If using lockout, we recommend you allow around 10 login attempts before the account is frozen. This gives a good balance between security and usability (‘Ten strikes and you’re out: increasing the number of login attempts can improve password usability’, Brostoff and Sasse, CHI Workshop 2003).
Protective monitoring
The burden of locking out legitimate user accounts can be relaxed if other approaches to detecting and preventing the misuse of accounts are considered. For example, you can use protective monitoring to detect and alert to malicious or abnormal behaviour, such as automated attempts to guess or brute-force account passwords.
Password blacklisting
For user generated password schemes, a helpful defence is to employ a password blacklist to disallow the most common password choices. This works well in combination with other defences by reducing the chance that a small number of guesses will break a password.
Outsourcing and the use of third parties
When services are outsourced, you should provide the third party with instructions that clearly describe the measures they should take to protect the credentials used to access systems or data relating to the issuing organisation. This should form part of the contractual agreement.
In summary
- Account lockout and ‘throttling’ are effective methods of defending brute-force attacks.
- Allow users around 10 login attempts before locking out accounts.

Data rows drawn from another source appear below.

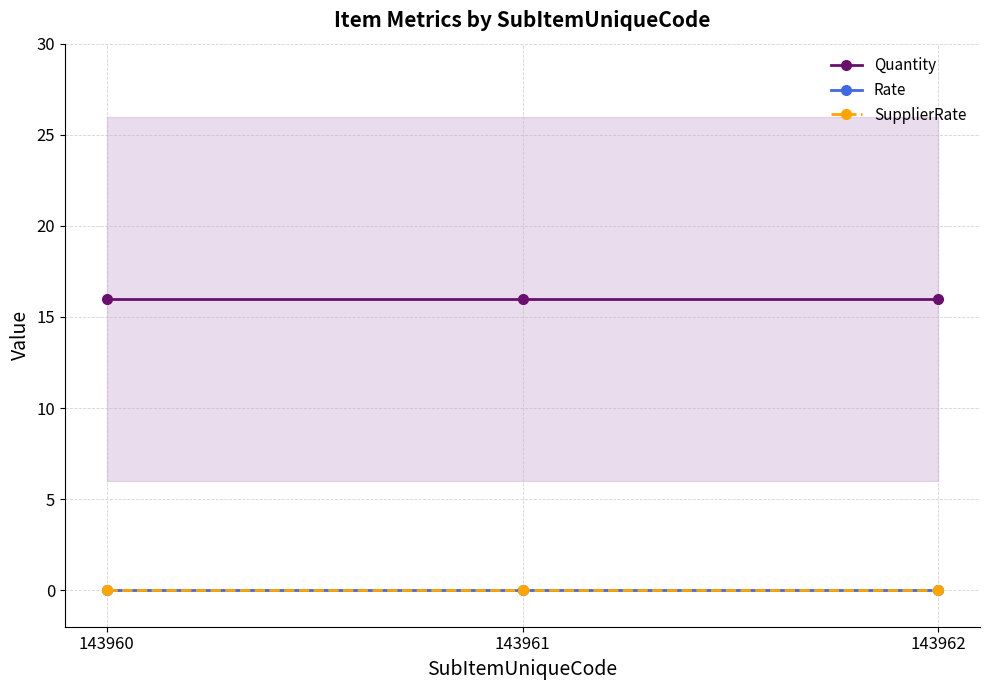

Reading left to right, what are all the values shown in this chart?

Quantity: 143960=16	143961=16	143962=16
Rate: 143960=0	143961=0	143962=0
SupplierRate: 143960=0	143961=0	143962=0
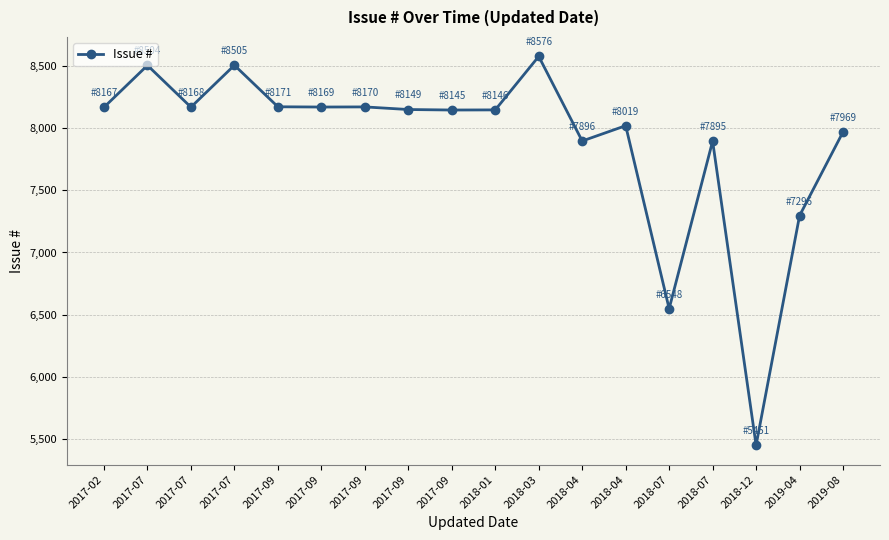

Is it true that the value at 2017-09 is 8145?

True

- Password blacklisting works well in combination with lockout or throttling.
- Protective monitoring is also a powerful defence against brute-force attacks, and offers a good alternative to account lockout or throttling.
- When outsourcing, contractual agreements should stipulate how user credentials are protected.
Tip 7: Don’t store passwords as plain text
Passwords should never be stored as plain text, even if the information on the protected system is relatively unimportant. This section gives advice for system developers and engineers, and will help security practitioners select products that provide more secure methods of password storage and processing.
We’ve read how users re-use passwords and employ predictable password creation strategies. This means an attacker who gains access to a database containing plain text passwords already knows a user’s credentials for one system. They can use this information to attempt to access more important accounts, where further damage can be done.
Periodically search systems for password information that is stored in plain text. Consider establishing automated processes that (for example) regularly search for clear text emails and documents containing the word ‘password’ in the filename or body.
If you need to provide access to clear text passwords (such as when a selection of characters are requested during a login), use an alternative method of protection (for example, on-demand decryption).
Hashing and salting
Hashing is a one-way cryptographic function which converts a plain text password into a ‘hash’. An attacker who has accessed a database containing password hashes will not know the actual passwords.
However, attackers can still use brute-force attacks and rainbow tables (pre-computed tables for reversing cryptographic hash functions) to retrieve passwords from stolen hashes. For this reason, a ‘salt’ should be added to the password before hashing.
In summary
- Never store passwords as plain text.
- Produce hashed representations of passwords using a unique salt for each account.
- Store passwords in a hashed format, produced using a cryptographic function capable of multiple iterations (such as SHA 256).
- Ensure you protect files containing encrypted or hashed passwords from unauthorised system or user access.
- When implementing password solutions use public standards, such as PBKDF2, which use multiple iterated hashes.